In one of the biggest and most hostile battles in recent years, on Friday local broadcaster LIN TV Corp.'s stations were pulled from Time Warner Cable Inc. The move followed heated but thus-far unsuccessful negotiations about retransmission fees -- a charge per subscriber LIN TV is demanding for its local stations -- and affects 2.7 million Time Warner Cable homes. That represents about 30% of LIN TV's footprint.
Shares of Time Warner Cable had dropped about 15% in the previous five days, in part because investors feared the contract with LIN TV would lead to customer losses, said Thomas Eagan, an analyst at Collins Stewart. Shares of Time Warner Cable rose slightly Friday, up less than 1% to close at $22.46 in 4 p.m. composite trading on the New York Stock Exchange. LIN TV shares slipped 11% to $3.80.

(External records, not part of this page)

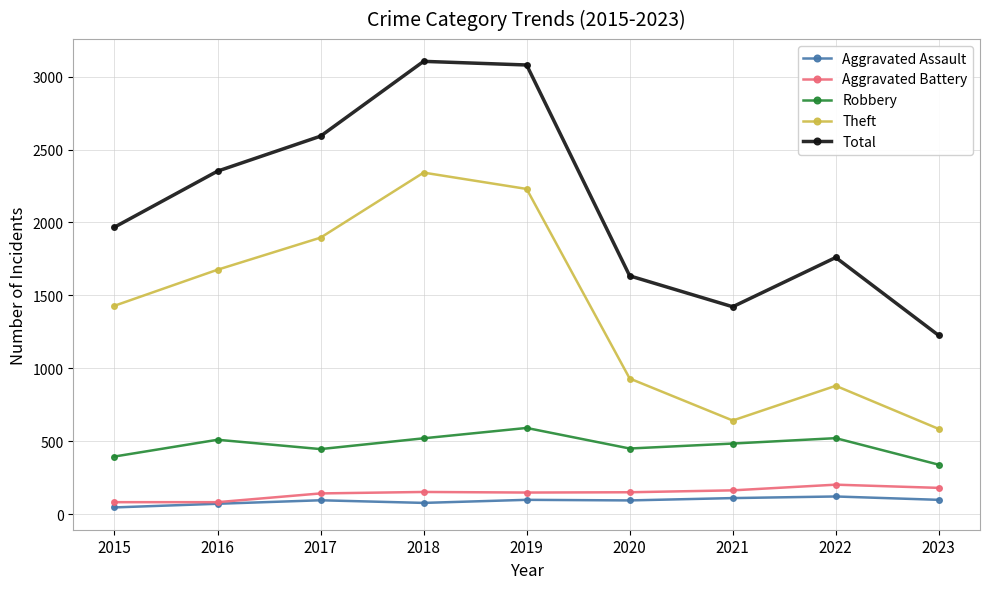

What is the difference between the maximum and minimum values in the Robbery series?

252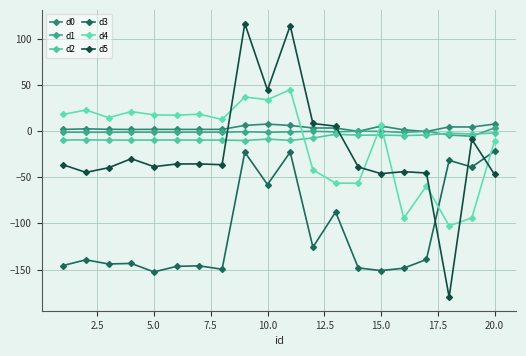

Is this an area chart (filled region under the line)?

No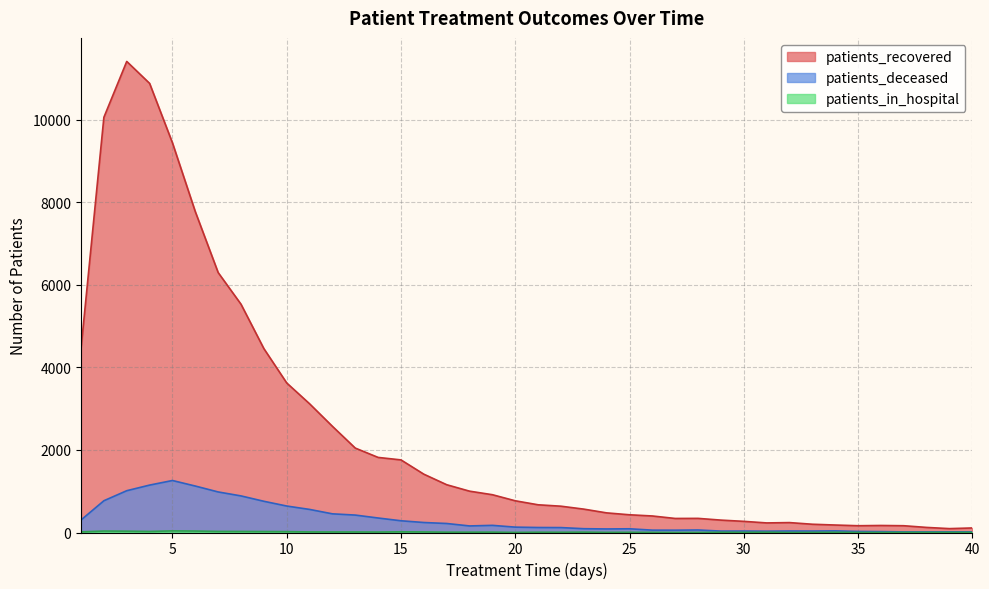

What is the smallest value displayed?

1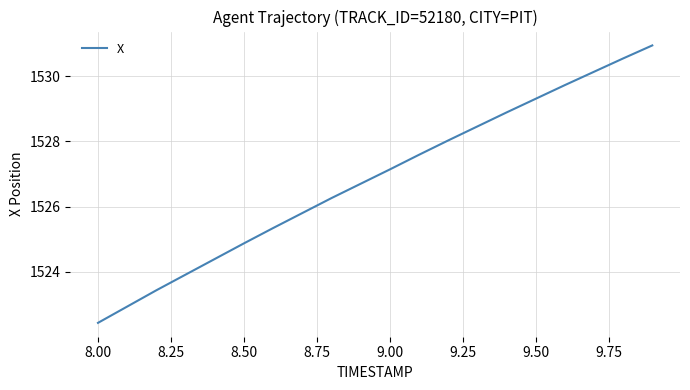

What is the difference between the maximum and minimum values?

8.5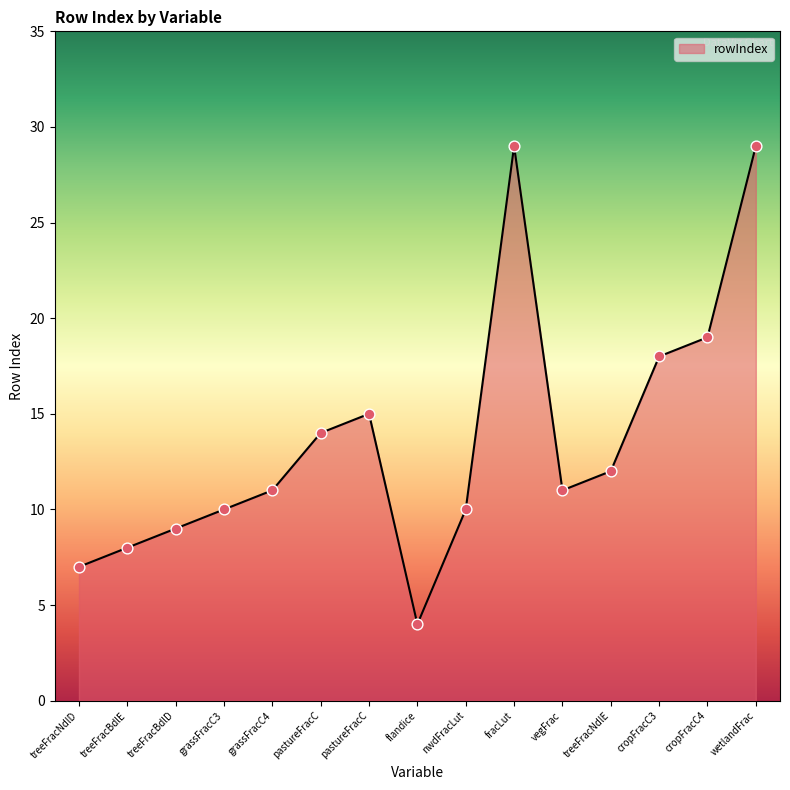

What is the ratio of the value at grassFracC3 to the value at vegFrac?

0.9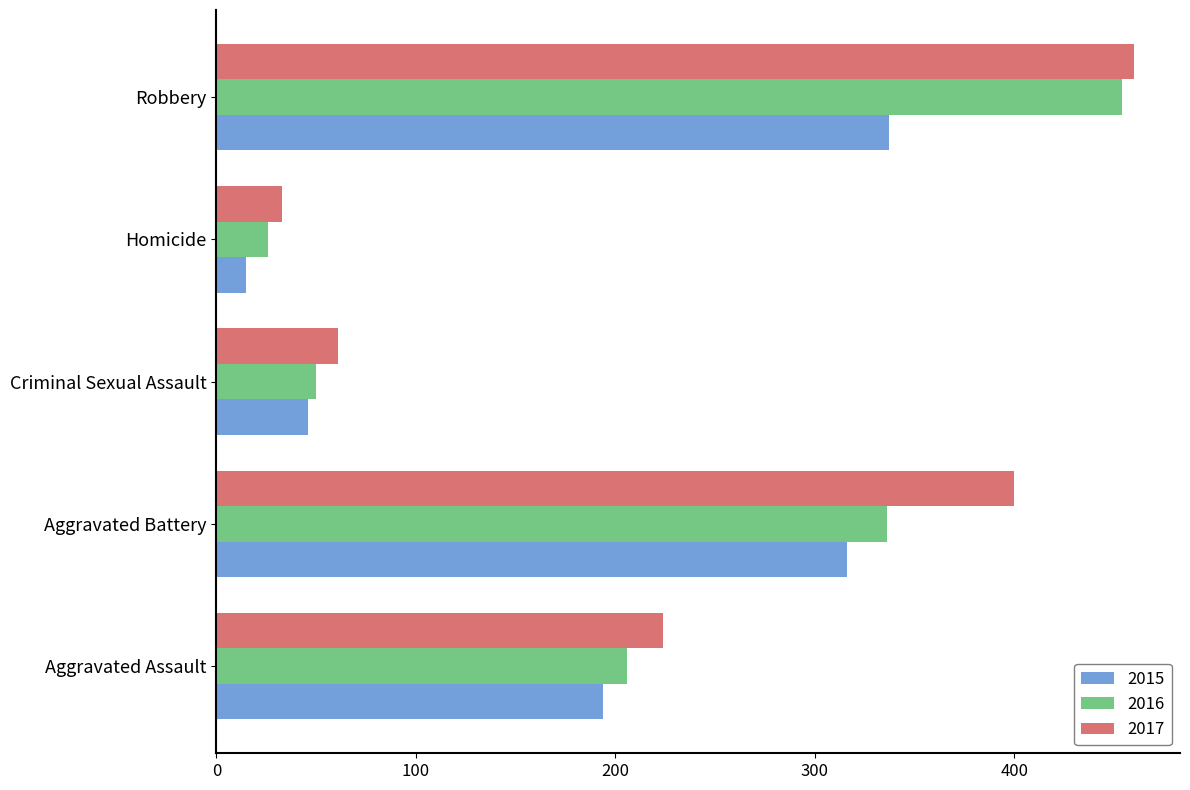

Which series changed the most between Aggravated Battery and Criminal Sexual Assault?

2017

Facing declining ratings and a ravaged local ad market, broadcasters like LIN TV are "going to have to play hardball like this," Mr. Eagan said.
To be sure, negotiations between programmers and cable systems over issues like retransmission are always bitter affairs involving posturing and brinksmanship.
But given the transition to digital TV mandated by the Federal Communications Commission in February 2009, the stakes are higher. Analysts widely expect many customers who currently receive on-air broadcasts to switch to cable, satellite or phone operators offering pay television rather than go through the complicated process of procuring the equipment required to receive digital broadcasts. Cable executives have said they are creating special discount packages aimed at these potential customers.
The stakes are particularly high for Time Warner Cable, as the company is preparing for other major negotiations with broadcasters including Univision Communications Inc. this year. "Time Warner Cable has the most to lose because if they give in here, they may end up having to give in down the road also," said Mr. Eagan.
LIN TV Chief Executive Vincent Sandusky said the company needed to secure higher retransmission fees when the dispute first surfaced a month ago. "If we weren't able to be successful in getting subscription fees, I think our local broadcast business would really be jeopardized," Mr. Sandusky said at the time.
Time Warner Cable spokesman Alex Dudley said broadcasters like LIN TV will have to look elsewhere. "They are not gong to prop up their failing business model on our customers' backs," Mr. Dudley said.